> _掲載本文_:
書籍『看護がみえるvol.4 看護過程の展開』(以下、『看みえ④』)の事例解説を読んで、レポート用紙に実際にアセスメントを書くときはどうしたらいいの?と困ってしまった方、必見です! ここでは、Aさんのコーピング-ストレス耐性パターンのアセスメント(『看みえ④』p.309)の書き方を紹介します。この記述例と解説をもとに、誰がみてもわかりやすい、かつ過不足のないアセスメントの書き方を学んでいきましょう。 Aさんの健康知覚-健康管理パターンのアセスメントの記述例 Aさんの活動-運動パターンのアセスメントの記述例
Aさんは、50歳の男性、ステージⅡの直腸癌で直腸切断術とストーマ造設のために入院した患者さんです。アセスメントの前に情報をみておきたい人は、『看みえ④』p.308をみるか、こちらで確認しておきましょう。
アセスメントの記述は、内容によって色分けしています。
大きく2つの視点に分けて記述したときの例を示します。スクロールすると、それぞれの記述のポイントを解説しているので、それも必ずチェックしましょう!(PCの方は、解説アイコンをタップすると直接解説に飛びます)
それでは、Aさんのコーピング-ストレス耐性パターンのアセスメントの記述例と解説をみていきましょう。
まずは、『看みえ④』で示しているコーピング-ストレス耐性パターンのアセスメントの視点を確認しましょう。この視点で考えると、アセスメントの方向性(結論)が定まり、アセスメントが書きやすくなりますよ!はじめてアセスメントを書く場合、まず赤字部分の「アセスメント項目」ごとに書いていきましょう。
記述の最初に、「アセスメント項目」(黄緑下線)を示すと何について書かれているのかわかり読みやすくなります。ここだけでなく、すべての「アセスメント項目」においても同様です。
まずは解釈の記述です。解釈では、「Aさんのストレスとストレス耐性の関係はどうか」という視点で、Aさんの状態をとらえます。適切か/適切でないか、また、意欲・願望を示すのか、解釈したことを具体的に書きましょう(緑下線)。また、解釈の根拠となった情報(青下線)を必ず書きましょう。情報の記述がないと、なぜそのように考えたのか他の人には伝わりません。 Aさんのように、適切でない反応がみられる場合、それが実在型問題(紫マーカー)になるため、問題に挙げることを明記するとわかりやすいでしょう。
現在みられるAさんの「過剰なストレス負荷」になった原因・誘因を書きましょう(ピンク下線)。原因・誘因の分析では、Aさんの基礎情報やアセスメントの枠組みに含まれる情報など収集したすべての情報から原因・誘因を考えます。

> _学習課題_:
a: 上のアセスメントの書き方の解説文によると、Aさんは何のために入院した患者さんか。
b: 上のアセスメントの書き方の解説文から、「アセスメントの記述は、内容によって色分けしています。」から「例と解説をみていきましょう。」までをすべて、一字一句違えずに書き写しなさい。

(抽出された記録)
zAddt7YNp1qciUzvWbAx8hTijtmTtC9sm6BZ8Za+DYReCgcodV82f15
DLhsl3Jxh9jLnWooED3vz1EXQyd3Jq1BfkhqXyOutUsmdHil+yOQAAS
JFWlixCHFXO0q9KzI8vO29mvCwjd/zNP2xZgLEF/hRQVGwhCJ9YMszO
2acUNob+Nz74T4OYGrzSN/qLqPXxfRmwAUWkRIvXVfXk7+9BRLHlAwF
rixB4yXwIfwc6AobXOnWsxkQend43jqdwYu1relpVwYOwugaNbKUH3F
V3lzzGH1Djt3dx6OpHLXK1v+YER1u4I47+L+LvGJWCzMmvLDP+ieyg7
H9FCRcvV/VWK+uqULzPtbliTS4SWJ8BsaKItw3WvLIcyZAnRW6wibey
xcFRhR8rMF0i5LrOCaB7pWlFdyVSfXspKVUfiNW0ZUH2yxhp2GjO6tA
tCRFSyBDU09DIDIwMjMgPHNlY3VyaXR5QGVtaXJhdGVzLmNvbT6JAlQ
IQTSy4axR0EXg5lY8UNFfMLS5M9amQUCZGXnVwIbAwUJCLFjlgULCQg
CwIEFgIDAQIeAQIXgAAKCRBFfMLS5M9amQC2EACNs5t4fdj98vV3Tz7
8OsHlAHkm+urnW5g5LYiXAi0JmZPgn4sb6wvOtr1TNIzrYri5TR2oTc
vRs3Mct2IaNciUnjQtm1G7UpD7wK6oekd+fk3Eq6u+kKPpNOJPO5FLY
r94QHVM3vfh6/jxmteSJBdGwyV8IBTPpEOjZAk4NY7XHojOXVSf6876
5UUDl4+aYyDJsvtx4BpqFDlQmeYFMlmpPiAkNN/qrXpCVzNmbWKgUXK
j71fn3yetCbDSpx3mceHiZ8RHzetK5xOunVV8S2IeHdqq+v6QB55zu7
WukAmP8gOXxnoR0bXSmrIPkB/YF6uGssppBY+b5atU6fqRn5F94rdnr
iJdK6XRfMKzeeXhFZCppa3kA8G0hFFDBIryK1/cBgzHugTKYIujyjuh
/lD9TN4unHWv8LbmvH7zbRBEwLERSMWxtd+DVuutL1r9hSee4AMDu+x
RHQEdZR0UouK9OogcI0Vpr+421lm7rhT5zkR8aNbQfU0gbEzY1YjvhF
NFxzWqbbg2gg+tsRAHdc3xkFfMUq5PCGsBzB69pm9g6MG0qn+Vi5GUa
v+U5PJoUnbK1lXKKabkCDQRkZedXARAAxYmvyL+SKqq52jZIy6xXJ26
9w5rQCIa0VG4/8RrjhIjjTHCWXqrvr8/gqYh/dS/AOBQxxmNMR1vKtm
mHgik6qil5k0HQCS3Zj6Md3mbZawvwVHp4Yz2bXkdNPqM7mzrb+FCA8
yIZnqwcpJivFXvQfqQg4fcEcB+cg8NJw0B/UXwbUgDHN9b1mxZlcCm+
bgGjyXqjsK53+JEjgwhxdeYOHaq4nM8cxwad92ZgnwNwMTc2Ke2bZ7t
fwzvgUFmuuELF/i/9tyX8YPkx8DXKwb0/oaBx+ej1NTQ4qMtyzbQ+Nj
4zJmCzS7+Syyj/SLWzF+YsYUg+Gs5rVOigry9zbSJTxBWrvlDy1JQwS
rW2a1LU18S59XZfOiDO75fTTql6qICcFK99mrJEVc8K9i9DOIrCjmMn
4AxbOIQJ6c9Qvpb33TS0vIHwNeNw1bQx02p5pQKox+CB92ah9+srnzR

> _各課題の解答_:
a: 直腸切断術とストーマ造設のため。

b:
アセスメントの記述は、内容によって色分けしています。
大きく2つの視点に分けて記述したときの例を示します。スクロールすると、それぞれの記述のポイントを解説しているので、それも必ずチェックしましょう!(PCの方は、解説アイコンをタップすると直接解説に飛びます)
それでは、Aさんのコーピング-ストレス耐性パターンのアセスメントの記述例と解説をみていきましょう。